CoreWeave added 120 MW of new data center capacity in Q3, bringing its total to 590 MW, and grew its contracted power portfolio to 2.9 GW
In sum – what to know:
Revenue backlog doubled to $55.6B – CoreWeave added $25 billion in new contracted revenue, citing rapid demand growth across AI cloud workloads.
Capex cut to $12–14B due to delay – A postponed data center build shifted spending into 2026, with construction in progress rising to $6.9 billion.
Strong growth despite setbacks – Revenue up 134% y-o-y, net loss narrowed, and eight new U.S. data centers added in Q3.
AI cloud provider CoreWeave reported that its revenue backlog doubled to $55.6 billion in the third quarter of the year, reflecting continued demand for its compute infrastructure.
The company reached $50 billion in remaining performance obligations (RPO), or contracted revenue, with $25 billion added in Q3 alone. Revenue for the quarter rose to $1.4 billion, up 134% year-over-year, marking CoreWeave’s third consecutive quarter of growth since its IPO.

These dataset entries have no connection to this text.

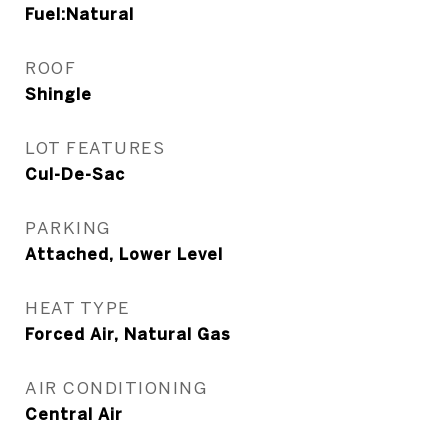
Fuel:Natural
ROOF
Shingle
LOT FEATURES
Cul-De-Sac
PARKING
Attached, Lower Level
HEAT TYPE
Forced Air, Natural Gas
AIR CONDITIONING
Central Air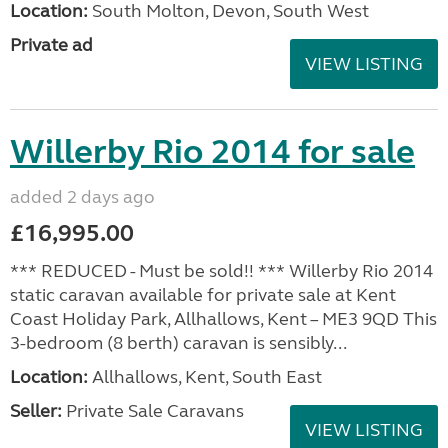
Location:
South Molton, Devon, South West
Private ad
VIEW LISTING
Willerby Rio 2014 for sale
added 2 days ago
£16,995.00
*** REDUCED - Must be sold!! *** Willerby Rio 2014
static caravan available for private sale at Kent
Coast Holiday Park, Allhallows, Kent – ME3 9QD This
3-bedroom (8 berth) caravan is sensibly...
Location:
Allhallows, Kent, South East
Seller:
Private Sale Caravans
VIEW LISTING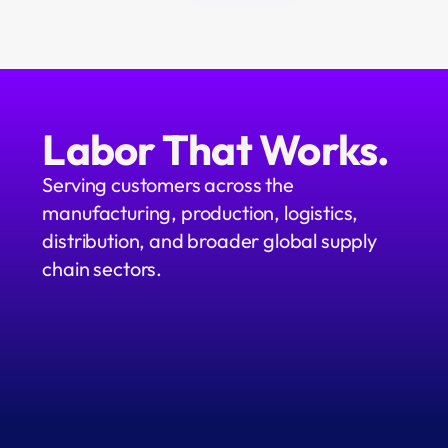
Labor That Works.
Serving customers across the 
manufacturing, production, logistics, 
distribution, and broader global supply 
chain sectors.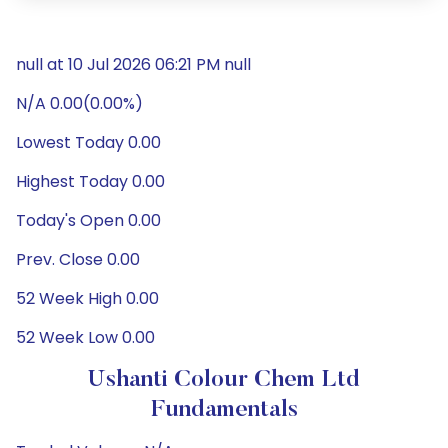
null at 10 Jul 2026 06:21 PM null
N/A 0.00(0.00%)
Lowest Today 0.00
Highest Today 0.00
Today's Open 0.00
Prev. Close 0.00
52 Week High 0.00
52 Week Low 0.00
Ushanti Colour Chem Ltd
Fundamentals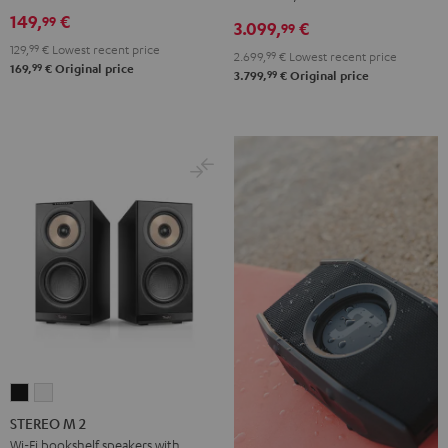
DENON
149,
€
99
3.099,
€
X3800H
99
129,
99
€
Lowest recent price
für
2.699,
99
€
Lowest recent price
99
169,
€
Original price
Dolby
99
3.799,
€
Original price
Atmos
"5.1.2"
Black
STEREO
STEREO
M
M
STEREO M 2
2
2
Wi-Fi bookshelf speakers with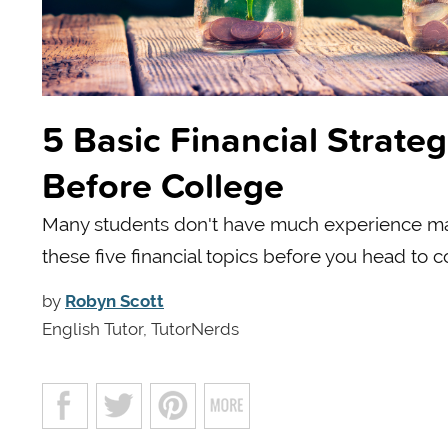
5 Basic Financial Strate
Before College
Many students don't have much experience ma
these five financial topics before you head to c
by
Robyn Scott
English Tutor, TutorNerds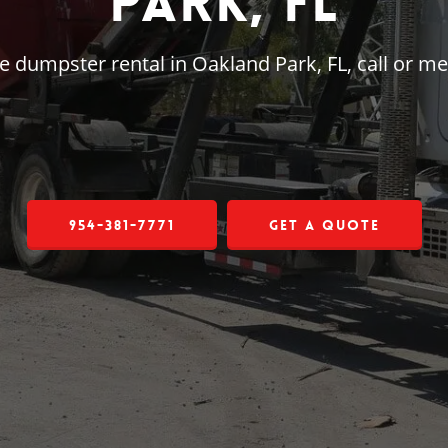
Park, FL
rge dumpster rental in Oakland Park, FL, call or 
954-381-7771
Get a Quote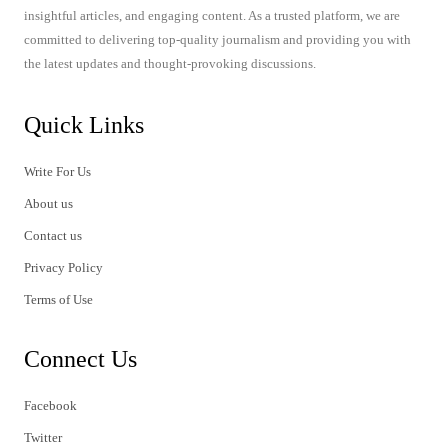
insightful articles, and engaging content. As a trusted platform, we are
committed to delivering top-quality journalism and providing you with
the latest updates and thought-provoking discussions.
Quick Links
Write For Us
About us
Contact us
Privacy Policy
Terms of Use
Connect Us
Facebook
Twitter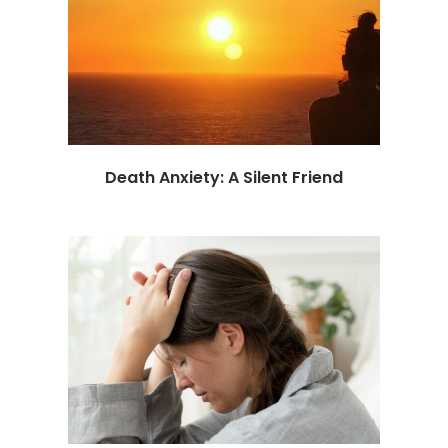
Death Anxiety: A Silent Friend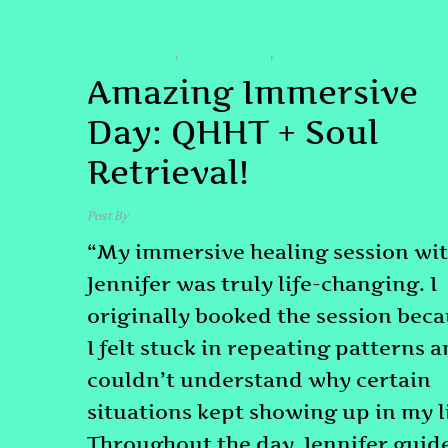
TESTIMONIAL
#QHHTDENVER
#QHHTSESSION
#SPIRITUALAWAKENING
,
,
Amazing Immersive
Day: QHHT + Soul
Retrieval!
Post By
admin
March 10, 2026
“My immersive healing session wi
Jennifer was truly life-changing. I
originally booked the session bec
I felt stuck in repeating patterns 
couldn’t understand why certain
situations kept showing up in my li
Throughout the day, Jennifer guid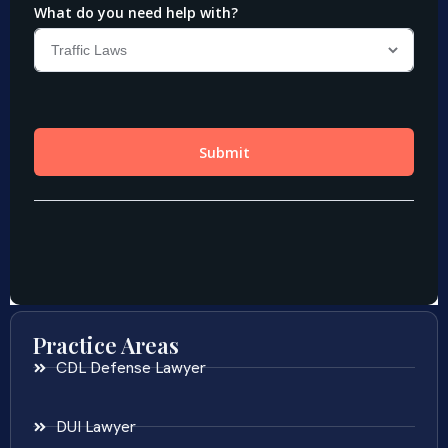
Practice Areas
CDL Defense Lawyer
DUI Lawyer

The firm’s CFO Nitin Agrawal said in a conference call with investors that CoreWeave has diversified its customer base. “Today, no single customer represents more than approximately 35% of our revenue backlog, down from approximately 50% last quarter and even more meaningfully from approximately 85% to begin the year.” The executive also noted that more than 60% of the backlog is linked to investment-grade customers.
CoreWeave also highlighted that it signed major contracts in the quarter, including deals with Meta ($14.2 billion) and OpenAI ($6.5 billion). The company has existing agreements with Microsoft and Google.

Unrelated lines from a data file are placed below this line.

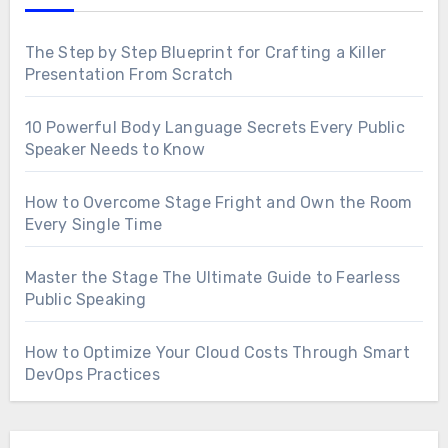
The Step by Step Blueprint for Crafting a Killer
Presentation From Scratch
10 Powerful Body Language Secrets Every Public
Speaker Needs to Know
How to Overcome Stage Fright and Own the Room
Every Single Time
Master the Stage The Ultimate Guide to Fearless
Public Speaking
How to Optimize Your Cloud Costs Through Smart
DevOps Practices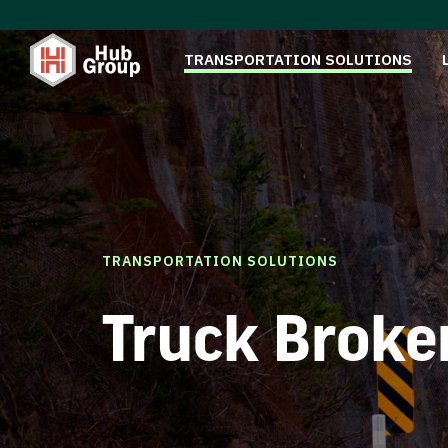
TRANSPORTATION SOLUTIONS
TRANSPORTATION SOLUTIONS
Truck Broke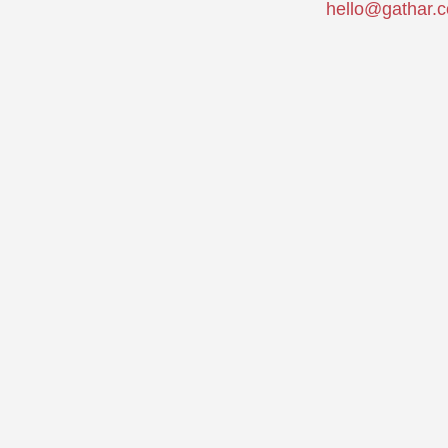
hello@gathar.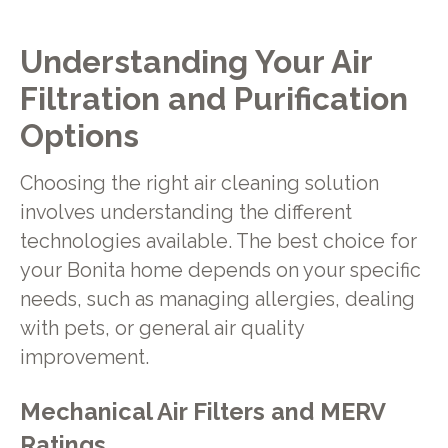
Understanding Your Air
Filtration and Purification
Options
Choosing the right air cleaning solution
involves understanding the different
technologies available. The best choice for
your Bonita home depends on your specific
needs, such as managing allergies, dealing
with pets, or general air quality
improvement.
Mechanical Air Filters and MERV
Ratings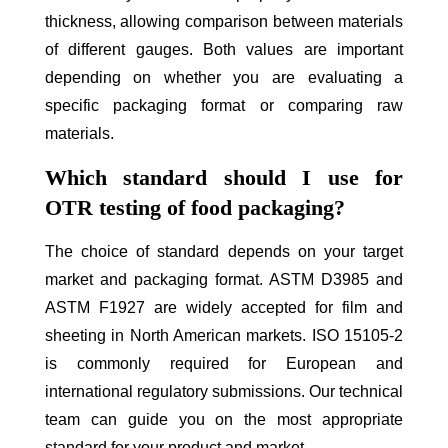
thickness, allowing comparison between materials
of different gauges. Both values are important
depending on whether you are evaluating a
specific packaging format or comparing raw
materials.
Which standard should I use for
OTR testing of food packaging?
The choice of standard depends on your target
market and packaging format. ASTM D3985 and
ASTM F1927 are widely accepted for film and
sheeting in North American markets. ISO 15105-2
is commonly required for European and
international regulatory submissions. Our technical
team can guide you on the most appropriate
standard for your product and market.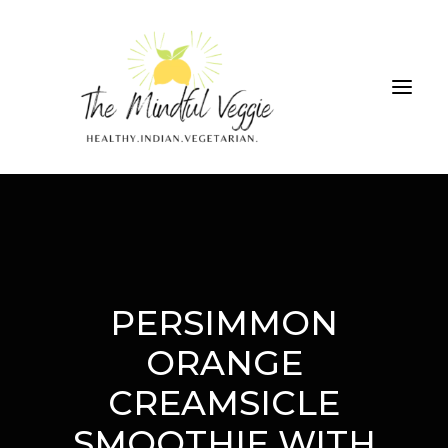
ALL RECIPES
THE GREEN SMOOTHIE CHALLENGE
ABOUT
CONTRIBUTIONS
SEARCH
PERSIMMON
ORANGE
CREAMSICLE
SMOOTHIE WITH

In September, CoreWeave also entered a $6.3 billion contract with Nvidia, under which the latter will purchase unsold capacity.
CoreWeave added 120 MW of new data center capacity in Q3, bringing its total to 590 MW, and grew its contracted power portfolio to 2.9 GW, with 1 GW of capacity available for new customers expected online within 12–24 months. Eight new U.S. data centers went live during the third quarter, the company said.
However, CoreWeave said that one major data center project was delayed due to an unnamed third-party developer, affecting capital expenditure plans. Due to this, quarterly capex fell to $1.9 billion, below the expected $2.9–3.4 billion range, while construction in progress rose to $6.9 billion. As a result, full-year capex projections were cut to $12–14 billion for 2025, down from an earlier forecast of up to $23 billion.
“We expect this reduction in capex from our prior guidance will be mostly reflected by a corresponding increase in construction in progress due to the buildup of infrastructure waiting to be deployed following the delivery of powered shell capacity. As such, the vast majority of the remaining capex we had previously anticipated to land in Q4 will now be recognized in Q1. Given the significant growth in our backlog and continued insatiable demand for our cloud services, we expect capex in 2026 to be well in excess of double that of 2025,” Agrawal said.
“With that backdrop, we now expect 2025 revenue in the range of $5.05-$5.15 billion. In addition, we anticipate 2025 adjusted operating income between $690-$720 million and expect to end the year with over 850 MW of active power. In Q4, we will be bringing online some of the largest-scale deployments in our company’s history,” Agrawal added.
Meanwhile, CoreWeave’s CEO Michael Intrator noted that CoreWeave will maintain a mixed strategy combining leased and self-built facilities. “We’re not saying that we’re going to go self-build and not use third-party data center providers. What we are saying is that self-build is a component of the way that you go about de-risking delivery across the broader portfolio,” he said.
In September, CoreWeave announced the launch of CoreWeave Ventures, a new unit designed to invest in companies developing infrastructure, tools, and technologies for artificial intelligence (AI) and advanced computing.